What exactly, though, does any of this have to do with our work at NMAC? More than we thought, it turns out. According to the researchers who penned NiceAF, a recent report sponsored by Building Healthy Online Communities (BHOC), consistent negative experiences on dating/hookup apps can actually increase a person’s chances of acquiring HIV. From the report: “Yale University researchers, John Pachankis and Charles Burton, found that for some gay and bi men, being repeatedly rejected by other gay and bi men online is associated with greater risk for HIV and symptoms of depression and anxiety.”
In NMAC’s Treatment division, we often talk about identifying gaps in knowledge that need to be filled. Right now, we have the tools at hand to end this epidemic: effective HIV treatments, PrEP, PEP, and condoms. In this movement, we need to do a better job of understanding how to better empower people, especially queer people of color, to utilize these tools according to their own needs. Treatment and adherence education is a big part of that, as is advocating for structural change at every level of power.

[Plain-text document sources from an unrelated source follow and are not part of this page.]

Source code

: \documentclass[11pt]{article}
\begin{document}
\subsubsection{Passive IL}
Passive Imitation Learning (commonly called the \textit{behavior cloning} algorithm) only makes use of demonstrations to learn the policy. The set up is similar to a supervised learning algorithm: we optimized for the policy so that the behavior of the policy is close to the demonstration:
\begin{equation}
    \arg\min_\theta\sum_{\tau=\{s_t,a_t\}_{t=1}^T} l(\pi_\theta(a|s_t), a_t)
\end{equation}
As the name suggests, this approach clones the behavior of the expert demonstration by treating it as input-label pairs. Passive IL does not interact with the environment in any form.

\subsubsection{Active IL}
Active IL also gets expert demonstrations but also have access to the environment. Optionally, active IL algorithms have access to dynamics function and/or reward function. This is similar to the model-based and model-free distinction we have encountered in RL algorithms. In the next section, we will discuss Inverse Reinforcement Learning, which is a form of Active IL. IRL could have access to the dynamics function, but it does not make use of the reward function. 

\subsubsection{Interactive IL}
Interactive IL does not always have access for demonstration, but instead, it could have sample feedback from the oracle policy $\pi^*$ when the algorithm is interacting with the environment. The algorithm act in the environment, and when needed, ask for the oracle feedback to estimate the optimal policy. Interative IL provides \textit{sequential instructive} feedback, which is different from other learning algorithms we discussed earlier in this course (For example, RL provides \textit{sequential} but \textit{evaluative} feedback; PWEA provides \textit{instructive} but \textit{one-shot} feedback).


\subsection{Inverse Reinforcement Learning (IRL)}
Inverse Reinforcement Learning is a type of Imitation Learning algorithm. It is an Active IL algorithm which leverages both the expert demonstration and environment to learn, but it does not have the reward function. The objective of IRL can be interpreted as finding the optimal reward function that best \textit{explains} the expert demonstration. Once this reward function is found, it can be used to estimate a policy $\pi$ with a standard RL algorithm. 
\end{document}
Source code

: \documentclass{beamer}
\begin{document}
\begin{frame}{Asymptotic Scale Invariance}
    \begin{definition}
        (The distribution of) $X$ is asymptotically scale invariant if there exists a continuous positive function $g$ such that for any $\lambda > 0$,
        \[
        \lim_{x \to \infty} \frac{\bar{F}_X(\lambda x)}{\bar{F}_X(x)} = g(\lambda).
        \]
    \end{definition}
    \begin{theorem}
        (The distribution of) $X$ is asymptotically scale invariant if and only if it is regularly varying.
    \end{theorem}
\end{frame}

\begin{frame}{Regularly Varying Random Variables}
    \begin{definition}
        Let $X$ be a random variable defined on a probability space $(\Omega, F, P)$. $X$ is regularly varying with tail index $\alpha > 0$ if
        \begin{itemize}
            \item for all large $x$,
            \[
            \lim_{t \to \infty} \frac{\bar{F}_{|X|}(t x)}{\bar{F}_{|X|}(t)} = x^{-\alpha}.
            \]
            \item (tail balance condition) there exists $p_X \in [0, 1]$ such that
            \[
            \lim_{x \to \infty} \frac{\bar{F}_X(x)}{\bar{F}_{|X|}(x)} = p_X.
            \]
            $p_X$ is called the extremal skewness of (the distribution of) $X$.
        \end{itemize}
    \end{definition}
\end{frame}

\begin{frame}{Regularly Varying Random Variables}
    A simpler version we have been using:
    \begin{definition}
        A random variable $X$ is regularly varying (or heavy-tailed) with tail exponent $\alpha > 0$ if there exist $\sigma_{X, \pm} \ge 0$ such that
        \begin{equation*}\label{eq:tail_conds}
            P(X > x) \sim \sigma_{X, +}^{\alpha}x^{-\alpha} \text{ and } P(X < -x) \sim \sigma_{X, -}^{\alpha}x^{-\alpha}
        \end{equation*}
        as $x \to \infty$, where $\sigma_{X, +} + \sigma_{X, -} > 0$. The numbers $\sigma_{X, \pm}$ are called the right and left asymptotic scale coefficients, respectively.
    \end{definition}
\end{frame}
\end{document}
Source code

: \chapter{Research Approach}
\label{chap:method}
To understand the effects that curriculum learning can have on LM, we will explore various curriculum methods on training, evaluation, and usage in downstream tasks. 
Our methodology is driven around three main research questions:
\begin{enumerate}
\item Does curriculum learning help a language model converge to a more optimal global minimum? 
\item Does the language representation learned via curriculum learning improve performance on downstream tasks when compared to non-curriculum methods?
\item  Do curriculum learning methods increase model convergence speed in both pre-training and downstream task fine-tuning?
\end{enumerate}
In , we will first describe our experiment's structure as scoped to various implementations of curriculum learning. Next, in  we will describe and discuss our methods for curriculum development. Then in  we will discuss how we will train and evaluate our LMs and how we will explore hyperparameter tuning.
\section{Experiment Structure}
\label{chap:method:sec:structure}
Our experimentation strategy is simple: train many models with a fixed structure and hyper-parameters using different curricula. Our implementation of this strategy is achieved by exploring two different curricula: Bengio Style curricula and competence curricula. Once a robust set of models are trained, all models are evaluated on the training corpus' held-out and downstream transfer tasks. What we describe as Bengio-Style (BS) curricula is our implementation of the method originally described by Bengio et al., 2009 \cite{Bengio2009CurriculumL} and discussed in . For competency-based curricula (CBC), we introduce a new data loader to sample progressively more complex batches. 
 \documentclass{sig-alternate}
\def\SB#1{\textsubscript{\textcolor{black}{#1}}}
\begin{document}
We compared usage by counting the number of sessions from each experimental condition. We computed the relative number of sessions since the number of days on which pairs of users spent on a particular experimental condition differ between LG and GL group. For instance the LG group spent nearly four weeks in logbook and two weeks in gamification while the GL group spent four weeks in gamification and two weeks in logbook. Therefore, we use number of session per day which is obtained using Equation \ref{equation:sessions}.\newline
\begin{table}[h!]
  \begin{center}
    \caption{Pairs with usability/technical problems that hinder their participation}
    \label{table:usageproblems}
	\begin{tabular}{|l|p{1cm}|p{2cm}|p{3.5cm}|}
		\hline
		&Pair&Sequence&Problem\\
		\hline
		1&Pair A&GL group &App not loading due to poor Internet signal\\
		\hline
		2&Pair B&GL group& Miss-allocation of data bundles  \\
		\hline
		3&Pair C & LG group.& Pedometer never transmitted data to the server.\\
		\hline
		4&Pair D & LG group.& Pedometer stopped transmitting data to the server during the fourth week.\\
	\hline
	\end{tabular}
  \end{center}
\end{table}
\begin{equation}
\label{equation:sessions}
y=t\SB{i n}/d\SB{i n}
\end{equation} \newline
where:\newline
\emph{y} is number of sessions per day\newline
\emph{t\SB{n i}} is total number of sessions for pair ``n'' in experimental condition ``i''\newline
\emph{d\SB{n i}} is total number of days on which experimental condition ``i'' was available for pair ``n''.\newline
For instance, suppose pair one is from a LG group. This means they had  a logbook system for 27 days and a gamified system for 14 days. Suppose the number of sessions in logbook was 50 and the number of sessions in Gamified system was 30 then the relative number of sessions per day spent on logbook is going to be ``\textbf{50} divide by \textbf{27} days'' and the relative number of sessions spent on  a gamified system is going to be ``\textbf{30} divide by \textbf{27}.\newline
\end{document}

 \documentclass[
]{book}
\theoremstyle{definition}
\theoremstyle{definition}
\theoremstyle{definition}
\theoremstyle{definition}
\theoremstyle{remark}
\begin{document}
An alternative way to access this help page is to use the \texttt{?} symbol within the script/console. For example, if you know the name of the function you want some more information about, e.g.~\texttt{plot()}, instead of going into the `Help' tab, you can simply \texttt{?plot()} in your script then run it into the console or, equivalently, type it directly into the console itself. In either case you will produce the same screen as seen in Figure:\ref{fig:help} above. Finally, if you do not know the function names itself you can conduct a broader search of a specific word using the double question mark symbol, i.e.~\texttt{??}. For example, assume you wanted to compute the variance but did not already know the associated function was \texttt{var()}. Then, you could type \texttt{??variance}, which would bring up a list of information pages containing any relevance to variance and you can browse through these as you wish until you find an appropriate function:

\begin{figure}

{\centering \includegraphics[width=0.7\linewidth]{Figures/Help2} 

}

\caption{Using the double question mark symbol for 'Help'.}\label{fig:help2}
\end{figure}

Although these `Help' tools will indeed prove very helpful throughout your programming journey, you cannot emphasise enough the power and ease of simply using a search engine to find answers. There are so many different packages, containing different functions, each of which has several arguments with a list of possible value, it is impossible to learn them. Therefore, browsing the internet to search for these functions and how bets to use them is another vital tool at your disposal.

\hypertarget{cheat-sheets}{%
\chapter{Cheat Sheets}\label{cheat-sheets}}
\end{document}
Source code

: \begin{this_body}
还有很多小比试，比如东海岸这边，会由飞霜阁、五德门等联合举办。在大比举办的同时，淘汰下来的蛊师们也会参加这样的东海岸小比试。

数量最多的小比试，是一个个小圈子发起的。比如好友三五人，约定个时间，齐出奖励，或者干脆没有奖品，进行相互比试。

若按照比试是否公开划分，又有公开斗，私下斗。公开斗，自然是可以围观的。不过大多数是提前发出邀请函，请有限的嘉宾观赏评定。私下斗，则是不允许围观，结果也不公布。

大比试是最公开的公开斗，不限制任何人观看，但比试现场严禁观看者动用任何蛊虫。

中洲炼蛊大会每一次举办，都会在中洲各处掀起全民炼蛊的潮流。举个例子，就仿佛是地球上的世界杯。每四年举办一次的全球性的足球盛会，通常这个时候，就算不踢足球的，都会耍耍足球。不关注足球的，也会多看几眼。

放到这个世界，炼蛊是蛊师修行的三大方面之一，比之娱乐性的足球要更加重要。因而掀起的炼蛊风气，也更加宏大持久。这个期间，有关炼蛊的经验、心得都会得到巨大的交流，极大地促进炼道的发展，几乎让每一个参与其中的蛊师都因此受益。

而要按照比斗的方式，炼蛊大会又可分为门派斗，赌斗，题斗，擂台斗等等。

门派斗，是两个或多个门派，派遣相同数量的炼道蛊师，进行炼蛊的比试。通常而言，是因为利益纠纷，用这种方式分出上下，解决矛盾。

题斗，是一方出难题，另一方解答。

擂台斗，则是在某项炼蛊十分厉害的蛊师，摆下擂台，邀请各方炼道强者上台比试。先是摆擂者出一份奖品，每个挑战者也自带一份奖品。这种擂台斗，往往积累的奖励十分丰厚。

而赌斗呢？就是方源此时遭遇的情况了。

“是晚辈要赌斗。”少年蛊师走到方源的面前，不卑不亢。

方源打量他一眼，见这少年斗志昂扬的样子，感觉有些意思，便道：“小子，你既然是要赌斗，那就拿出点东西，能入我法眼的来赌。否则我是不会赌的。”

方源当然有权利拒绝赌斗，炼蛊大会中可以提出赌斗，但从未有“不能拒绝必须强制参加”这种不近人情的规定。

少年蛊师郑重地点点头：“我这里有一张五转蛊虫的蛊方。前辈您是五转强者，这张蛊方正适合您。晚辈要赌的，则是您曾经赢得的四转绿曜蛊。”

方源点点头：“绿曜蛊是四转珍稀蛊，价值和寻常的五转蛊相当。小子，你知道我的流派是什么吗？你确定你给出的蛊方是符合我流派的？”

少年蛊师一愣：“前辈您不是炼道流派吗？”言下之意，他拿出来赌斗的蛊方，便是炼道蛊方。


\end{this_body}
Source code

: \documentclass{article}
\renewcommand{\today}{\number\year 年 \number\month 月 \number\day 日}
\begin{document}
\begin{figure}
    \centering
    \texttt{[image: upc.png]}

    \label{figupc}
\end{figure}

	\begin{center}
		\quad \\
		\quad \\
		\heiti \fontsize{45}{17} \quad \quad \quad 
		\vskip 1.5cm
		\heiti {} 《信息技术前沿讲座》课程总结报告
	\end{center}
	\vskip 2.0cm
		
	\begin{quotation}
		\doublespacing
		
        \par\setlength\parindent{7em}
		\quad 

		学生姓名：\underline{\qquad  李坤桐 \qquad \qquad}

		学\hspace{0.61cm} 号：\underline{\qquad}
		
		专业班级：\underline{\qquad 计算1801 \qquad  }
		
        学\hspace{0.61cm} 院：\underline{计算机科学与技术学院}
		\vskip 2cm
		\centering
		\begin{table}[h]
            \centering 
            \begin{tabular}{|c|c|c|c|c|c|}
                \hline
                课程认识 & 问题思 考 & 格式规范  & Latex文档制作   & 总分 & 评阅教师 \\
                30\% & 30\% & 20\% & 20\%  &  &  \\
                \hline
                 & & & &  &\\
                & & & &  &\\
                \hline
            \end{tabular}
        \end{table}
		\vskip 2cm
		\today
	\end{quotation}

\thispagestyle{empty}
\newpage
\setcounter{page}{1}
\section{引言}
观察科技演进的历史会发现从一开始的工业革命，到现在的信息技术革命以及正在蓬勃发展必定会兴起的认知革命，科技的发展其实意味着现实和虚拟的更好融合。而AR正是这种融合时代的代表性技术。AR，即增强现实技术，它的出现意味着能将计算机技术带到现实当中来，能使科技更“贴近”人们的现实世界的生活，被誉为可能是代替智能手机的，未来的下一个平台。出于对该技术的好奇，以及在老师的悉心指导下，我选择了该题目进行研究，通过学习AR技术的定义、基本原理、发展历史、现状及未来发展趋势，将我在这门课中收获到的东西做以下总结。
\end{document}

And yet, there’s still another factor to address, a deep and nebulous one, before we can finally end the epidemic. That, of course, is figuring out how to lessen the levels of shame and stigma in queer communities, especially around HIV. On one level, the fact that there is still so much shame and stigma is understandable, given all the ways that the white supremacist heteropatriarchy signals to queer folks of color that this world was not made for us.
We would be remiss to ignore, however, that part of this shame and stigma is perpetuated by our own communities. Perhaps researchers are picking up on something that folks have intuitively felt for a long time: many of us expect this kind of stigma from straight people, but the effects can be deleterious after consistently hearing it from those we might be counting on.
At the root of our work in Treatment is really thinking about the ways that we, particularly queer folks of color, relate to one another and to tailor adherence and prevention education programming to those lived realities. One thing that we are learning more and more about, thanks in large part to the work of activists/researchers (like those at BHOC), is that the stresses queer communities of color experience are complex, and our interventions need to be nimble enough to respond. It’s one of the reasons we are so passionate about our Gay Men of Color Fellowship, and the innovative work they do to share life-changing information with their social networks in a culturally competent way. It’s this kind of work, an assurance that there is a supportive community out here, that motivates us each day.